Most Australian plumbers charge roughly $90 to $150 an hour plus GST for standard work, with emergency and after-hours jobs going higher, often $150 to $250 an hour or more. But a market range is only a sanity check. The right rate is the one built from your own costs, licensing and the days you can actually bill, which is usually higher than the figure you would guess.
Plumbing sits at the higher end of trade rates for good reason: it is licensed, the insurance and compliance load is heavy, and a mistake is expensive. Here is how to land on your number.
Typical plumber rates in Australia
Use these as a reality check only. Real rates swing with location, demand, experience and how specialised the work is. All figures exclude GST:
- Standard hourly work: roughly $90 to $150 an hour
- Call-out fee: often $60 to $120 just to attend
- After-hours and weekend work: typically 1.5x to 2x your standard rate
- Emergency call-outs (burst pipes, blocked sewers): roughly $150 to $250 an hour and up
- Specialised work (gas fitting, backflow, commercial): often $150 an hour and up
If your own rate lands well below these, you are probably undercounting your costs or your billable days.
Why "the going rate" is a trap
The plumber you are copying might have a paid-off ute, work from home, and bill more days than you. Their costs are not your costs. Match their rate without matching their cost base and you take home less for the same work. Build your own rate first, then check it against the ranges above.
How to build your real hourly rate
- Find your day rate. Add your target pre-tax income to your yearly overheads (insurance, licence and registration, vehicle, fuel, tools, phone, software, accounting), then divide by your billable days. Most sole traders bill around 200 days a year, not 260. The full method is in working out your true day rate.
- Divide by billable hours per day. You might be out eight hours, but quoting, travel and admin eat into that. If you bill six hours, divide by six.
- Add GST if registered. Add 10 percent on top when you quote. The GST is not yours; it goes to the ATO.
The free Charge-Out Rate Calculator runs this for you, including super and a profit margin, so you get a number you can defend in under a minute.
Don't forget call-outs and minimums
A bare hourly rate undersells you. Most established plumbers also charge a call-out fee to cover travel and unbilled time, and a minimum charge so a 20-minute job still covers your costs.
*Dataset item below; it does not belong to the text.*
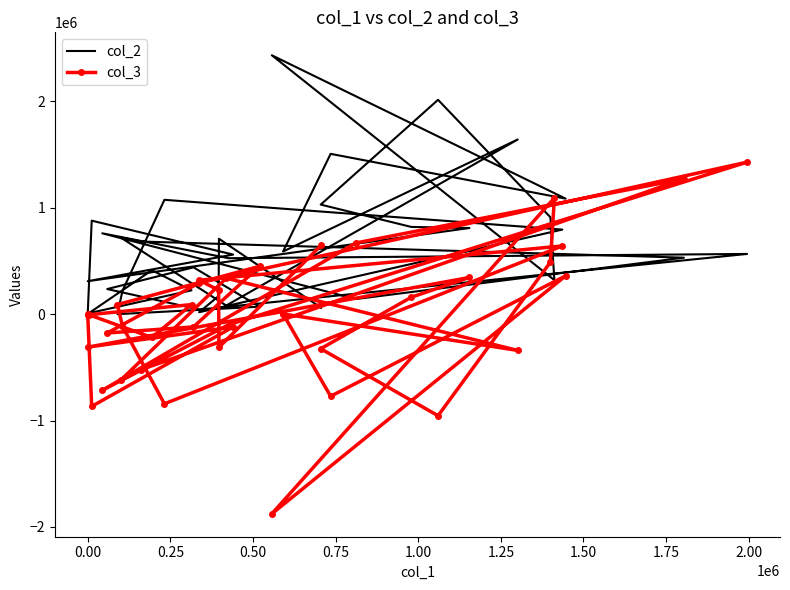

How many data points in col_3 are above -2000?

19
Make both clear before you arrive, and put them on the quote so the invoice holds no surprises.
Charge for the whole business
Your hourly rate has to carry the licence, the gear, the insurance, the quoting, the admin, your super and the quiet weeks. Price for all of it once, sanity-check it against the ranges above, and you stop leaking money on every job. For the broader picture across trades, see how much a tradie should charge per hour.
This is general information, not financial advice. Your costs, licensing and tax position will change the numbers. For tax matters, check the ATO website or a registered tax agent.